That is just one of the many powerful lines from a brilliant op ed in tomorrow'sNew York Time by the fantastic Charles M. Blow. The piece is titled The G.O.P. Fact Vacuum and begins:
Honesty is a lost art. Facts are for losers. The truth is dead.
Pick one.
The piece has a major focus on the words of Paul Ryan from Thursday night, including the now-viral takedown on Foxnews.com by Sally Kohn (who is an unpaid op ed writer there). After quoting some from Kohn, and from other criticisms of Ryan's prevarications, Blow offers:
So much was written about this and other Republican attempts to distort and deny the truth this week. But I’m beginning to worry that many Americans are growing weary of isolating the lies, coming as they did in torrents.
Blow then switches his focus to Romney, and does a comparison between the falsities and exaggerations of the two Presidential candidates, noting of the analysis by Politifact as to ?pants on fire" statements:
Nearly 1 in 10 statements by Romney earned flaming slacks, versus 1 out of every 50 for Obama.”
Blow then challenges with two paragraphs of basic questions:
If we allow our leaders to completely abandon any semblance of honesty, what do we have left? When rancid disinformation stands in the space where actual information should be, what will grow?

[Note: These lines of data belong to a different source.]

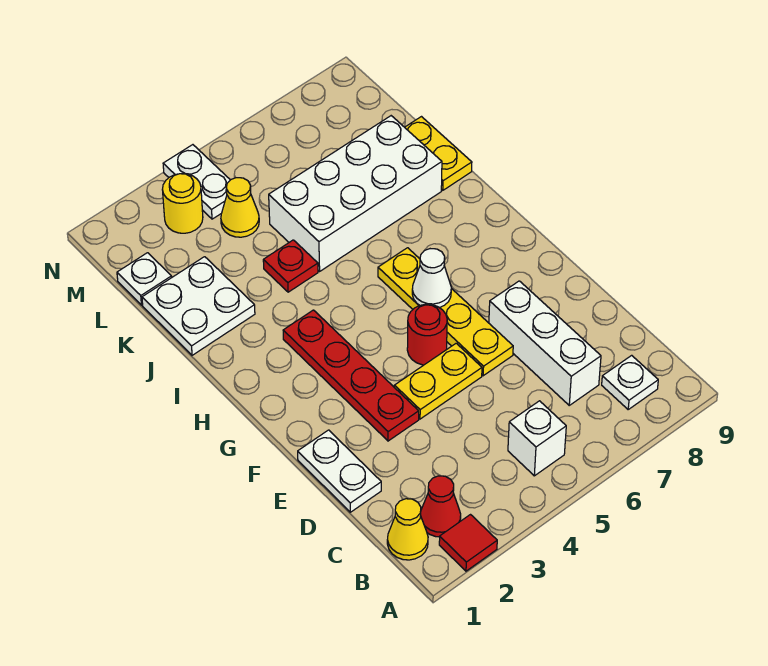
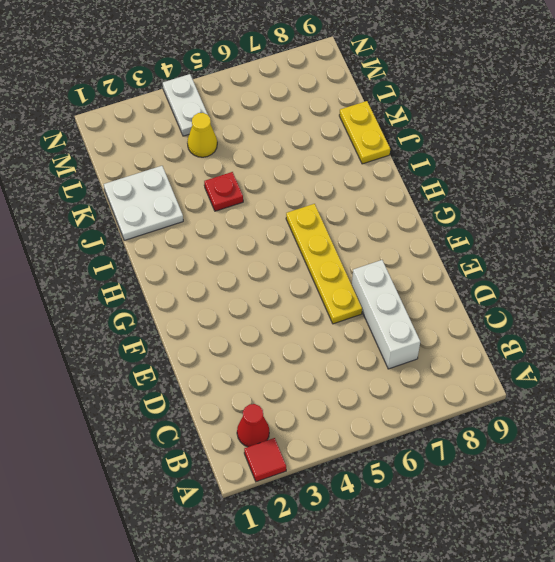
none -> yellow cone B1 level 1
none -> white brick B5 level 1
none -> white plate B8 level 1

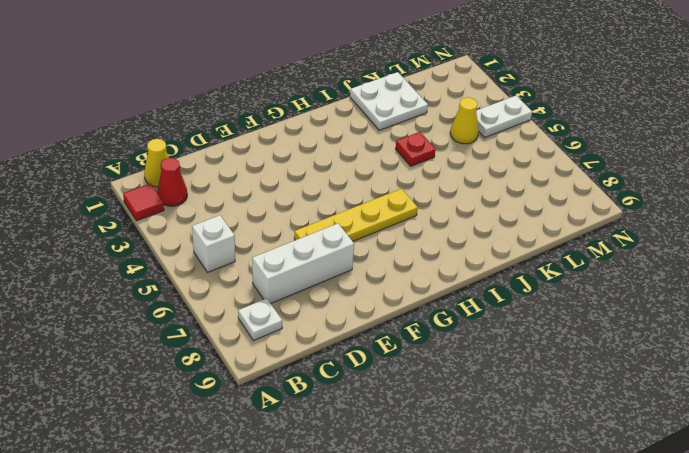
none -> white plate D1:E1 level 1
none -> red plate E3:H3 level 1
none -> yellow plate E4:E5 level 1

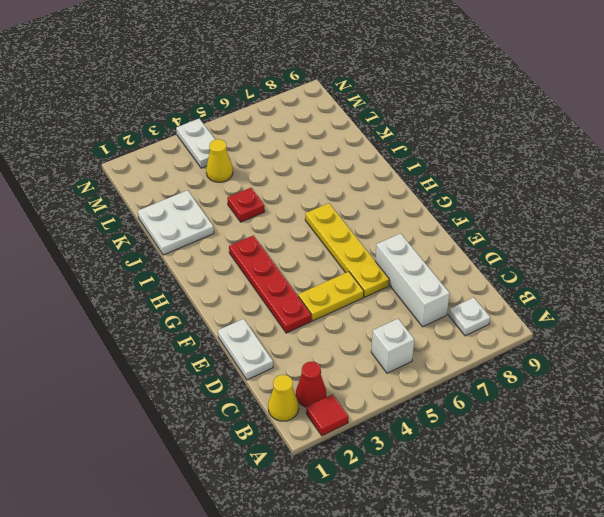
none -> red round brick F5 level 1
none -> white brick J5:K8 level 1
none -> yellow plate J9:K9 level 1

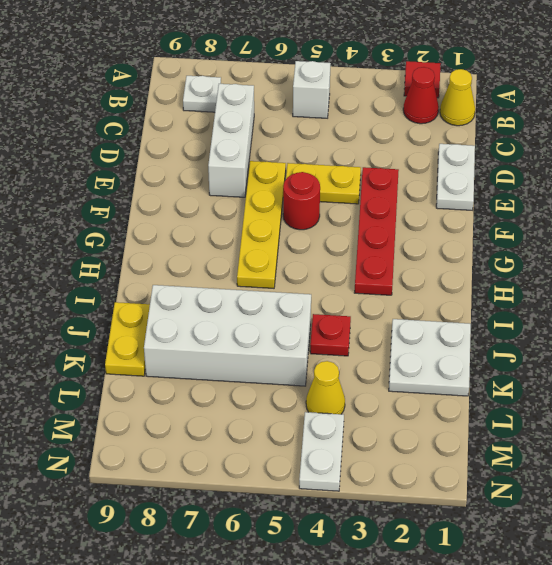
none -> white plate L1 level 1
none -> yellow round brick M3 level 1
none -> white cone G6 level 2

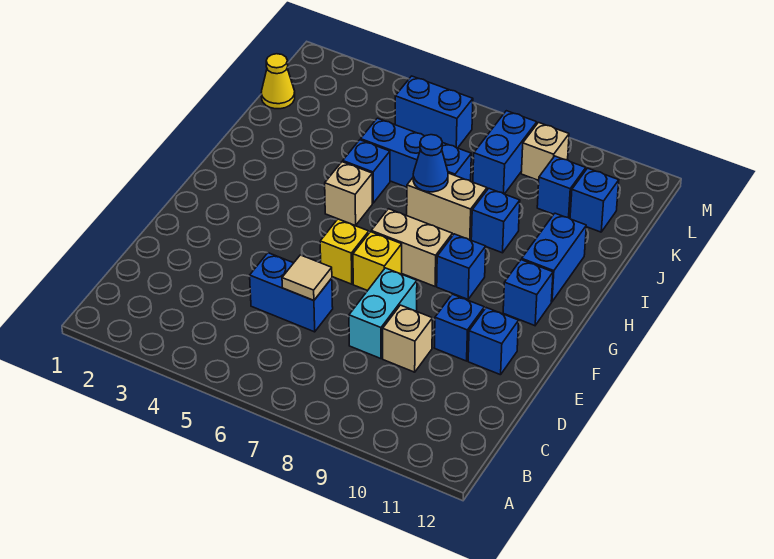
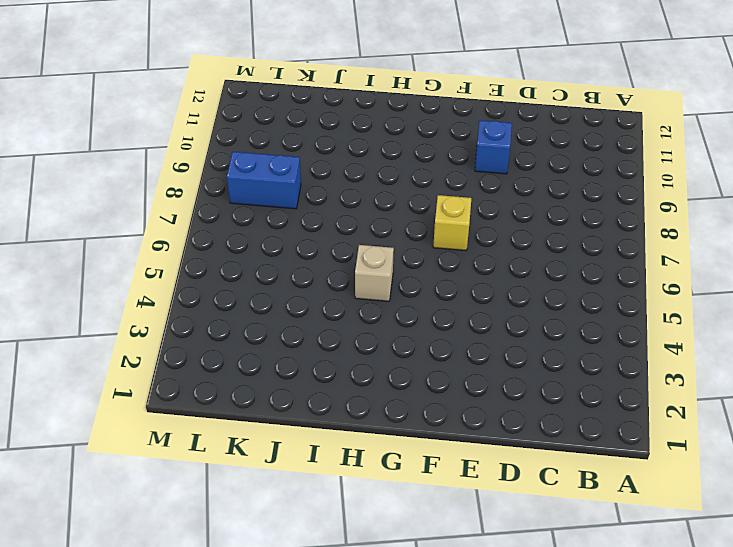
none -> blue brick D5:D6 level 1
none -> cyan brick D8:E8 level 1
none -> tan brick D9 level 1

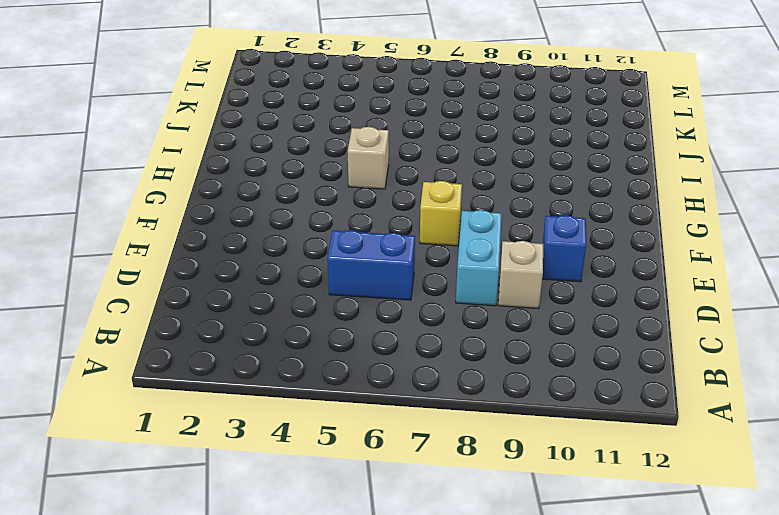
none -> blue brick E11 level 1
none -> yellow brick F6 level 1
none -> tan brick G7:G8 level 1

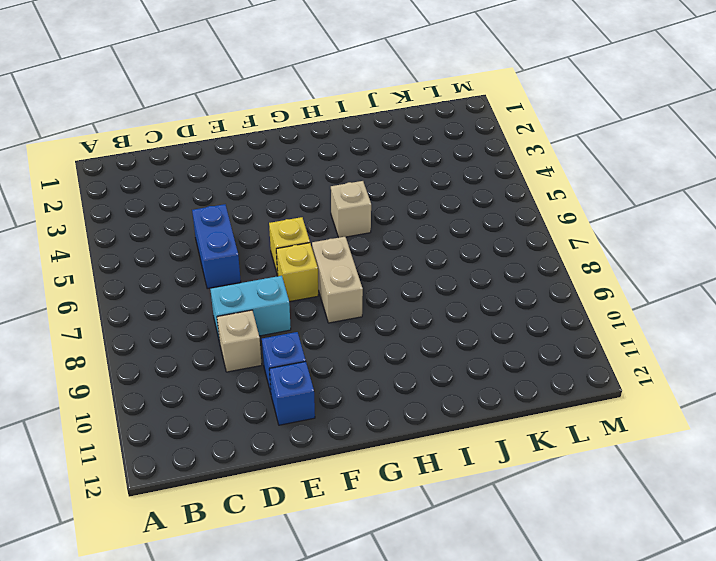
none -> blue brick G9 level 1
none -> blue brick G11 level 1
none -> blue brick H11:I11 level 1

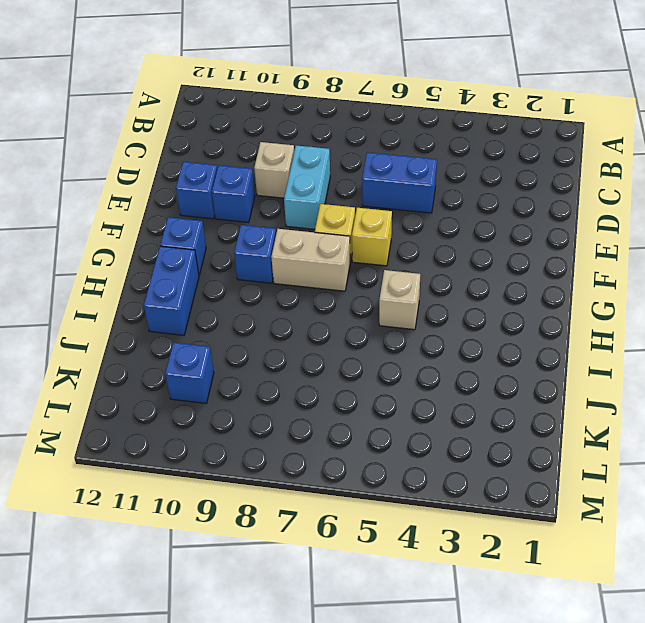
none -> blue brick I5 level 1
none -> tan brick I7:I8 level 1
none -> blue brick I9 level 1

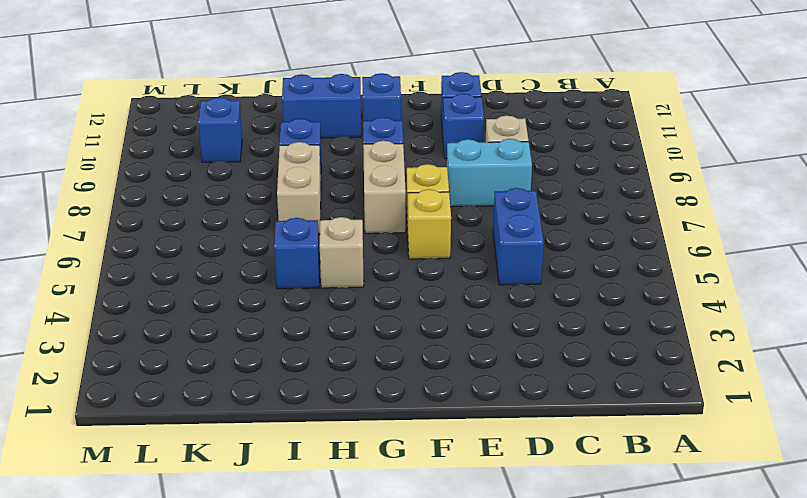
none -> blue brick J5:J7 level 1
none -> yellow cone K1 level 1
none -> blue brick K8:L8 level 1

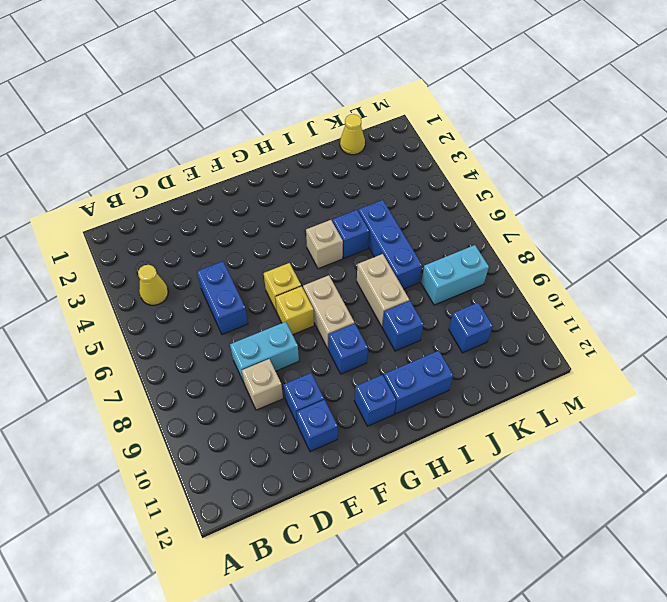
yellow cone B4 level 1 -> none
cyan brick K8:L8 level 1 -> blue brick K8:L8 level 1
none -> blue brick K11 level 1
none -> blue brick L5:L6 level 1
none -> tan brick L9 level 1

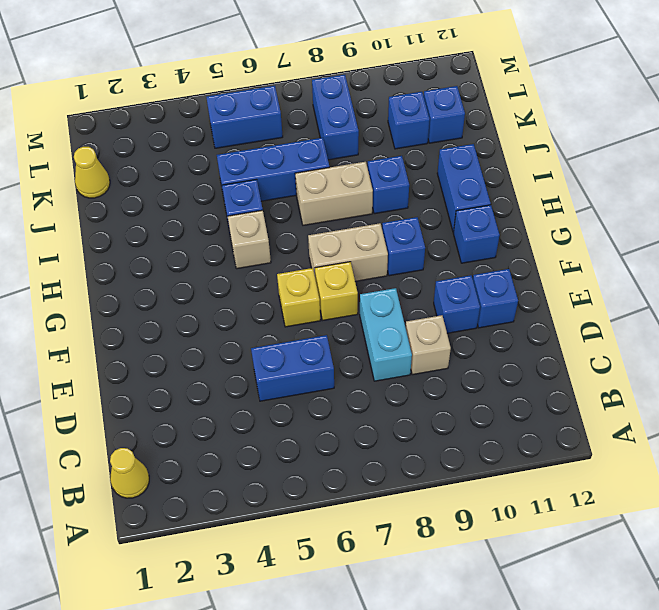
yellow cone B1 level 1 -> none
none -> tan brick L9 level 1
none -> tan tile D6 level 2
none -> blue cone I7 level 2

And how can a party that incessantly repeats the mantra that our rights were granted by God repeatedly violate a basic tenet of almost every religion: truth-telling? What does it mean when a party that trafficks in American greatness trades in human horridness?
Read the Blow piece.
Pass it on.
Including the final paragraph:
We deserve better and should demand better. We deserve better than a weather vane candidacy that doesn’t care whether it’s being candid. We deserve better than a party and a presidential aspirant so wanton that they refuse to let facts get in the way of a fairy tale.
Or to put it more simply as I did with the quote used for the title of this post:
Propaganda is one thing; prevarication is another.